YOUR GOAL:
Please work out how many lines below contain the word "githubusercontent", and reply with only that number.
----------------
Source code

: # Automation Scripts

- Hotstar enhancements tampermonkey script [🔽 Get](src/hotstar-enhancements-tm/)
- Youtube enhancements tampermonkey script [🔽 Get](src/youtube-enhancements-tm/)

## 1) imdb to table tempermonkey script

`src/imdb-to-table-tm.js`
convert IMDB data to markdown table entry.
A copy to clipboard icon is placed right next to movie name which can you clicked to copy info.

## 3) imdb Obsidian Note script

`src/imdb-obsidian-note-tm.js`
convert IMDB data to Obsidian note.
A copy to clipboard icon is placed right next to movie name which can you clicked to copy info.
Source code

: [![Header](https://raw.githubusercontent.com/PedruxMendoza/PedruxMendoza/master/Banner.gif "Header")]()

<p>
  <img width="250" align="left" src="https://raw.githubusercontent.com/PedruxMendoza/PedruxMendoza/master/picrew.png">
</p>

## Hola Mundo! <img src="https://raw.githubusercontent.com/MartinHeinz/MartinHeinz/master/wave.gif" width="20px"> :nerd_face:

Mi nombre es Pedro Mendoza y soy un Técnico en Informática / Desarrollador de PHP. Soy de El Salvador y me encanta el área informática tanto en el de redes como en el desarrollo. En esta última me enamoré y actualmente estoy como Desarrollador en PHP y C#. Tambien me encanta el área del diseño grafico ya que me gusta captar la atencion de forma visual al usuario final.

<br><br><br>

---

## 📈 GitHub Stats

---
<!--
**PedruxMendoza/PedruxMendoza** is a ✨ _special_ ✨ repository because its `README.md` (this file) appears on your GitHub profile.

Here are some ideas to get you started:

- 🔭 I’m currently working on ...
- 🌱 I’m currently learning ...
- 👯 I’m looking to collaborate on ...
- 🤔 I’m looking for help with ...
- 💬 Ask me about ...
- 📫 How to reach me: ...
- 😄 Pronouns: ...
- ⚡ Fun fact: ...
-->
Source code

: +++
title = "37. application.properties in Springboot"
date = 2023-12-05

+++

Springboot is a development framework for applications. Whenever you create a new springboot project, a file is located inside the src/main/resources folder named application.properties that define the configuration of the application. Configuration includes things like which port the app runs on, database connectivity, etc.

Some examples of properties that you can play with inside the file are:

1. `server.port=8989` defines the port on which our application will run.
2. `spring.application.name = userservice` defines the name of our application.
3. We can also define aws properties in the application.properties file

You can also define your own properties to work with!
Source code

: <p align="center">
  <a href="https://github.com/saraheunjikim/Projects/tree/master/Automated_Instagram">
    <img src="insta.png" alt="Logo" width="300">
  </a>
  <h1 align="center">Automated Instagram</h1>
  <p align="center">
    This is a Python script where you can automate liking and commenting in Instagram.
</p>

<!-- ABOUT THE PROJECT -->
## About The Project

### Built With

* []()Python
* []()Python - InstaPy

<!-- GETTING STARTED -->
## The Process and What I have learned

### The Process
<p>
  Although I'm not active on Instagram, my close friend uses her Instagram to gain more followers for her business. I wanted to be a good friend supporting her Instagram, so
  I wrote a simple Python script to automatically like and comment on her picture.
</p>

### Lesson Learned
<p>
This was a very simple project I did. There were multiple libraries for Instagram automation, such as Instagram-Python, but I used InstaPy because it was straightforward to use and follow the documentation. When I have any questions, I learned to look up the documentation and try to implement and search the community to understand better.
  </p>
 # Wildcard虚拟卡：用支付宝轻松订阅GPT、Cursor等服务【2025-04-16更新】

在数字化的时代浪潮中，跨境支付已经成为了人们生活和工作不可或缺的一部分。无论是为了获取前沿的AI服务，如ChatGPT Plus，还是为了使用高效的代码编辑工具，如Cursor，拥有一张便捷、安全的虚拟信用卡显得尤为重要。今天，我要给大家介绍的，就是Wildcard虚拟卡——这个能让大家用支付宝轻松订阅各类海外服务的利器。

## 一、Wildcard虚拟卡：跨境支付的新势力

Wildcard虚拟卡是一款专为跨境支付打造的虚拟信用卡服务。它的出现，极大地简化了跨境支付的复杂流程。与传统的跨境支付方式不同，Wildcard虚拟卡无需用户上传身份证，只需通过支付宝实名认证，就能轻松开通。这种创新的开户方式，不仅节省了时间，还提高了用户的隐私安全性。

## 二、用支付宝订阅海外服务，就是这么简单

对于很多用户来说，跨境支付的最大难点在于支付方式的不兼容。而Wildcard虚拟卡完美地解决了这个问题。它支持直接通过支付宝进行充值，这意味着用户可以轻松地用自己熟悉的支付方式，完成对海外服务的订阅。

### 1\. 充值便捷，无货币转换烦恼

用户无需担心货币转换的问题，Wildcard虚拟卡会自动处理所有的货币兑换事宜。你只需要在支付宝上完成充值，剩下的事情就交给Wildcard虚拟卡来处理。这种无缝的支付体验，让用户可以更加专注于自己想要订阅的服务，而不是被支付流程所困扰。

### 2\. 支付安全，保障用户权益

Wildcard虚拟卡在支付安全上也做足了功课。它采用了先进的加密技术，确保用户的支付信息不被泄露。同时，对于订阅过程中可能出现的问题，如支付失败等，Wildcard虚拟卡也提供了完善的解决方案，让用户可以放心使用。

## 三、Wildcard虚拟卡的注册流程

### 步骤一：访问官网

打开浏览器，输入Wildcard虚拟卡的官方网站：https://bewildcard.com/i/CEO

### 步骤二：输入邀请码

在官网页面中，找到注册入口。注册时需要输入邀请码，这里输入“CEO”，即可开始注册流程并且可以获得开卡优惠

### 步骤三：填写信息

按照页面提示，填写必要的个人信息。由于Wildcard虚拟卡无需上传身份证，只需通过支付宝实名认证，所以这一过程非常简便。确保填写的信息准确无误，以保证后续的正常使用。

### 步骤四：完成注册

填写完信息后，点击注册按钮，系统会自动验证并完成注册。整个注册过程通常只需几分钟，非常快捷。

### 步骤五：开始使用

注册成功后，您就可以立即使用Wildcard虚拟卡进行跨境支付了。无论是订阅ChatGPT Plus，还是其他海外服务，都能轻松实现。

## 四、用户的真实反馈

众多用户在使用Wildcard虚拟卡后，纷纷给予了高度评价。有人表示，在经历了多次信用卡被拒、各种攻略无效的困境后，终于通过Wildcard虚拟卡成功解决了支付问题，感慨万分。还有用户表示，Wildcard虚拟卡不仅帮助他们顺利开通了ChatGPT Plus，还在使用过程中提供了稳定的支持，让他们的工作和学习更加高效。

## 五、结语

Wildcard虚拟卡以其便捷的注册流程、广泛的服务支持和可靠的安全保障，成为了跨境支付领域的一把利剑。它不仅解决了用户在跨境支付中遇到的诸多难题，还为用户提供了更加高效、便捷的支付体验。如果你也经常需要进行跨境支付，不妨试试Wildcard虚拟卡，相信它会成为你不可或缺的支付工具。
----------------
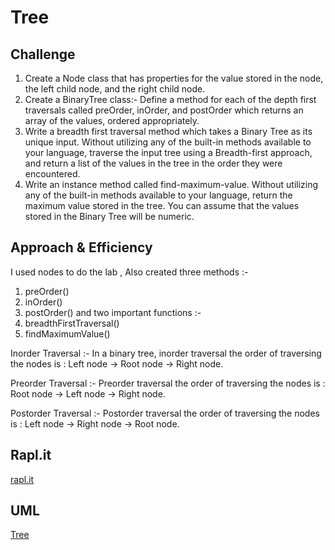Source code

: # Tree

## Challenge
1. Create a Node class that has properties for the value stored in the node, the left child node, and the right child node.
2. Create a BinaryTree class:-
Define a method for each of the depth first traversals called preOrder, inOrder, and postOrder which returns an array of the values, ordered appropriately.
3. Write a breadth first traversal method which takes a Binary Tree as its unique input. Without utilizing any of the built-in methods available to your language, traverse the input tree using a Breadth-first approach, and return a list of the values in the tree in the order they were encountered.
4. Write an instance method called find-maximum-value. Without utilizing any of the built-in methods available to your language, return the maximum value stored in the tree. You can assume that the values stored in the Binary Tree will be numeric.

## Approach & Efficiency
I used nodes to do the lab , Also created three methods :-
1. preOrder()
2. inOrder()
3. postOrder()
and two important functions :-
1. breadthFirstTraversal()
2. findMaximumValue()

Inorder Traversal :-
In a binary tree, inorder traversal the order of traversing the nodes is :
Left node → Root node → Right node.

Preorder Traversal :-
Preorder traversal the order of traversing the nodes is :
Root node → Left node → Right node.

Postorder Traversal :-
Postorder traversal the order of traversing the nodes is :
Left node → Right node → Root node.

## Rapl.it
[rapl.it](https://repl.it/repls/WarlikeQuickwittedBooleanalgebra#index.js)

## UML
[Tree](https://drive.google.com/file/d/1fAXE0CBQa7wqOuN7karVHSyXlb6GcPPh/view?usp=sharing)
----------------
RESULT OF THIS EXERCISE:
3